Un quarto di secolo più tardi, siamo ancora alle prese con i collegamenti tra ambiente e sicurezza, che stanno diventando sempre più evidenti. Già nel 2013, Gleick, con lo studio “Water, Drought, Climate Change, and Conflict in Syria” aveva scoperto che siccità e riscaldamento globale avevano contribuito a scatenare e amplificare le proteste in Siria che poi si sono trasformate in una gurra civile globale della quale non si vede la fine. Nuccitelli ricorda che nella sua dirompente comparsata al G7 di Taormina, Donald Trump ha visitato una terra «Invaso da profughi provenienti dalla regione. Questi sono i tipi di rischi del cambiamento climatico-amplificato che riguardano il Pentagono e la Nato».

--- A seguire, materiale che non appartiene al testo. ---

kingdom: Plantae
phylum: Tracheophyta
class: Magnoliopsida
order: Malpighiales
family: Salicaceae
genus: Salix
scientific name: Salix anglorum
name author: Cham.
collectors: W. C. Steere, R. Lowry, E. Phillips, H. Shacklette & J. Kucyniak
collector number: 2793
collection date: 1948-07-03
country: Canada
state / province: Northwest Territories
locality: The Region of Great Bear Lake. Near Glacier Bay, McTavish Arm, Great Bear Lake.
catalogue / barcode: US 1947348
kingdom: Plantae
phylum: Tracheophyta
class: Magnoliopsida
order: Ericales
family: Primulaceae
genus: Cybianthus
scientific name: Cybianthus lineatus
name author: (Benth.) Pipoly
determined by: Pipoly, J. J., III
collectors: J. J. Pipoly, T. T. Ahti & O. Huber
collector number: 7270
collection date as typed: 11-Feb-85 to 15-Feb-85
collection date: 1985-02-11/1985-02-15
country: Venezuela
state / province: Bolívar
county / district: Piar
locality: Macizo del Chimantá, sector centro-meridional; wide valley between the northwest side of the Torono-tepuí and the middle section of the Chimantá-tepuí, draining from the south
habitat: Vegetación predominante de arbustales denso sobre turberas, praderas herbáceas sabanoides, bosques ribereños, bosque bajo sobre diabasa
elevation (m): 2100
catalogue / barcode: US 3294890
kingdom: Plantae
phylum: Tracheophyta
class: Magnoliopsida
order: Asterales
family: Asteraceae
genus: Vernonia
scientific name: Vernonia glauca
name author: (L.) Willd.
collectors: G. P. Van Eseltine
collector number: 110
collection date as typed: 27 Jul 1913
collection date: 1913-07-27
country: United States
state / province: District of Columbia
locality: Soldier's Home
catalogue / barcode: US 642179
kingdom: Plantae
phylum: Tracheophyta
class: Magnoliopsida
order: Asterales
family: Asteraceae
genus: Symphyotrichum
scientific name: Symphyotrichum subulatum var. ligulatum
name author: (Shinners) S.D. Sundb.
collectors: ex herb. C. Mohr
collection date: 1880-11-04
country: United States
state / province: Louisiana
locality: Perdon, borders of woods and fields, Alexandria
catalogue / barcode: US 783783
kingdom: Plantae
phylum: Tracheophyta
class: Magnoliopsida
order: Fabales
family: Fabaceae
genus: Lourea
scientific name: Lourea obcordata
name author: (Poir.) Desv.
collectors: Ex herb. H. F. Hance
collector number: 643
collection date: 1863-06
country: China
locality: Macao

Sul Bulletin of the Atomic Scientists Nuccitelli rammenta a tutti che «Per l’umanità il cambiamento climatico potrebbe essere peggio che mai per la mancata gestione del rischio. Stiamo causando rapidi cambiamenti del clima dell’unico pianeta che abitiamo, sul quale noi e ogni altra specie sulla Terra facciamo affidamento. La civiltà umana si è sviluppata solo negli ultimi 10.000 anni, durante i quali il clima della Terra è entrato in un periodo relativamente stabile. Questa stabilità ha permesso agli esseri umani di stabilirsi in zone dove abbiamo potuto contare su modelli meteorologici relativamente coerenti e sviluppare la produzione agricola sulla base di tempo e clima stabili. Ma ora stiamo alzando la temperatura della Terra ad una velocità da 20 a 50 volte più alta di quanto normalmente accade quando ci sono delle transizioni da una glaciazione. Questa rapida destabilizzazione del clima minaccia le fondamenta della società umana».
Nuccitelli poi affronta il problema della (in)consapevolezza del rischio climatico: «Le persone sono generalmente brave a gestire il rischio. Ad esempio, una volta che l’impatto sulla salute del fumo è diventato chiaro all’opinione pubblica, l consumo di sigarette è sceso rapidamente. Ogni sbuffo rappresenta solo un piccolo aumento le probabilità di sviluppare il cancro, ma la maggior parte delle persone ha deciso che con qualcosa di così importante come la loro salute e pericoloso come il cancro, il modo di agire intelligente è quello di ridurre al minimo il rischio. Purtroppo, l’industria del tabacco per diversi decenni è stata in grado di fabbricare dubbi riguardo ai rischi rappresentati dai suoi prodotti. Ora siamo nella stessa situazione con il cambiamento climatico. Nonostante gli sforzi dell’industria dei combustibili fossili di mettere in dubbio i pericoli rappresentati dai suoi prodotti, gli esperti stanno chiaramente identificando e comunicando tali rischi al pubblico».
Così, mentre Trump pensa a come uscire dall’Accordo di Parigi e rottama le politiche anti-inqiinamento di Barck Obama, la maggior parte persone, compreso il 62% degli elettori di Trump, sostengono la regolamentazione dell’inquinamento da CO2 o la carbon tax, o una combinazione di entrambe.
Nuccitelli conclude: «Data la nostra dipendenza dal clima e dall’unico pianeta che abbiamo, mitigare i rischi posti dai rapidi cambiamenti climatici dovrebbe essere un gioco da ragazzi. La Nato, il Pentagono e la maggior parte degli americani se ne rendono conto, ma, quando si tratta di cambiamenti climatici, molti dei nostri leader politici non sembrano afferrare i concetti di base della gestione del rischio, o il fatto che stia già esacerbando i problemi che preoccupano i nostri leader politici, come la crisi dei rifugiati».